Rabu, 24 Oktober 2012

Draghi to Germans: The Market Is Wrong

On Wednesday, Mario Draghi, head of the European Central Bank, appeared before the German Bundestag to explain himself. In September the ECB announced a program of “Outright Monetary Transactions.” The bank will buy three-year member-state bonds in the secondary market, subject to what it delicately calls a “macroeconomic adjustment”—writing austerity into the member state’s budget. The program, the bank hopes, will lower the yields on these bonds, in turn lowering the state’s financing costs. Jens Weidmann, head of Germany’s Bundesbank, has said the action will just print money and even went so far as to compare it with an inflationary plan from the devil in Goethe’s Faust. This leaves Draghi with both an economic and a political problem. He has to save Europe from its sins. And still, even though the German Bundestag and high court have already nodded their approval of the ECB’s European Stability Mechanism, Draghi has to convince the Germans that he is not compounding Europe’s sins with more of his own.

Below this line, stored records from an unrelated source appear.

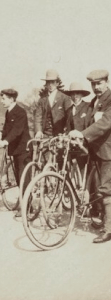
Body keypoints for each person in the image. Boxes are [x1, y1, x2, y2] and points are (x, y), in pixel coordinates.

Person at [69, 69, 111, 243]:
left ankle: (108, 230)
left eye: (99, 83)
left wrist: (83, 134)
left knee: (108, 188)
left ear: (107, 82)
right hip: (98, 151)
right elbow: (88, 122)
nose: (96, 87)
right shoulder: (95, 101)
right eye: (93, 84)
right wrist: (77, 134)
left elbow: (105, 123)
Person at [0, 89, 31, 217]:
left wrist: (6, 141)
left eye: (4, 98)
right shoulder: (9, 112)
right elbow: (7, 129)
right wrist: (2, 138)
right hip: (15, 149)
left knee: (24, 177)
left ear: (12, 99)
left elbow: (17, 130)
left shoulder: (20, 112)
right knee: (19, 177)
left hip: (23, 149)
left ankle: (27, 208)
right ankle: (23, 203)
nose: (2, 101)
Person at [34, 69, 71, 139]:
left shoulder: (65, 98)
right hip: (45, 135)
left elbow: (69, 117)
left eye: (53, 82)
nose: (50, 85)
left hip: (60, 135)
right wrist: (38, 131)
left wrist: (66, 132)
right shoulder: (42, 100)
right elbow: (38, 117)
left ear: (57, 83)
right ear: (46, 84)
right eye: (48, 82)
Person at [64, 82, 90, 173]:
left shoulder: (88, 107)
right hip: (73, 146)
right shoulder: (68, 110)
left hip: (85, 146)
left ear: (82, 94)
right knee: (73, 171)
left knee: (85, 171)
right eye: (72, 94)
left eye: (77, 93)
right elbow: (68, 128)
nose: (75, 96)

The market, he explained in his prepared opening statement, is wrong. A central bank can’t just set market lending rates. It sets the few it can directly control, then hopes those rates seep out into the market through what is called “monetary policy transmission.” In normal times, this transmission just works, unseen. In interesting times, it can become blocked. Banks in Europe, Draghi said, aren’t passing on low interest rates equally to all firms and households in the euro area. Here’s where a market purist would answer that investors perceive risk in Spain, and are pricing it in. Not completely so, says Draghi. Investors, he told the Bundestag, are “charging interest rates to countries they perceived to be the most vulnerable that [go] beyond levels warranted by economic fundamentals and justifiable risk premia.” This fear, he said, is “unfounded.” The market is wrong.

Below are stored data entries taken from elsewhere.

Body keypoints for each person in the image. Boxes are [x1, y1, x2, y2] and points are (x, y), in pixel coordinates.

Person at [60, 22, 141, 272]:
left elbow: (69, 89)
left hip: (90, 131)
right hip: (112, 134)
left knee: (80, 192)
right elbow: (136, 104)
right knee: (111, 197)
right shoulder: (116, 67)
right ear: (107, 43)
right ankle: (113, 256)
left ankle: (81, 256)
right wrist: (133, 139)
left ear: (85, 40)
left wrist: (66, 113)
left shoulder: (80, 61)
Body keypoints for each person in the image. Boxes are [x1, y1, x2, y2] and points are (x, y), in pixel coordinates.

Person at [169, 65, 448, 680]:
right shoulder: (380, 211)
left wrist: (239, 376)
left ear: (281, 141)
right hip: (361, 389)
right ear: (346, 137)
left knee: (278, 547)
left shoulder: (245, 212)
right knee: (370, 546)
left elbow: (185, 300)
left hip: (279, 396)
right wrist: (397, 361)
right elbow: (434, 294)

He would say that. He’s trying to get the market to relax. But there’s reason to believe him. When the financial crisis started, central banks had only a theoretical understanding of what might happen if they did anything other than move interest rates up or down. But five years have now passed since the first bank run in the U.K., and central banks are beginning to look at the empiric data of what’s actually been happening. Several recent papers support what Draghi is saying. Last year economists from the Peterson Institute for International Economics and the Federal Reserve Bank of New York found that, in the U.S., the Federal Reserve’s large-scale asset purchases “led to economically meaningful and long-lasting reductions in longer-term interest rates on a range of securities, including securities that that were not included in the purchase programs.”

This has been true in Europe, too. In July, Germany’s own Bundesbank looked at the effectiveness (PDF) of the ECB’s actions early in the crisis. It found that, after October of 2008, the bank had a harder time moving Euribor rates—what banks in Europe estimate they will be charged to borrow money from other banks—through traditional monetary policy. As Draghi explained to the Bundestag, monetary policy transmission stopped working. Moreover, the paper found that, by loading up its balance sheet late that year, the bank was able to exert a “significant influence” on Euribor rates, lowering them by at least 80 basis points. Germans and their parliamentarians, as they consider what Mario Draghi said Wednesday, should listen to the economists at their own bank. Central bankers can’t always just set interest rates and hope for the best. Draghi isn’t succumbing to an inflationary whim. He’s relying on what has become a best practice.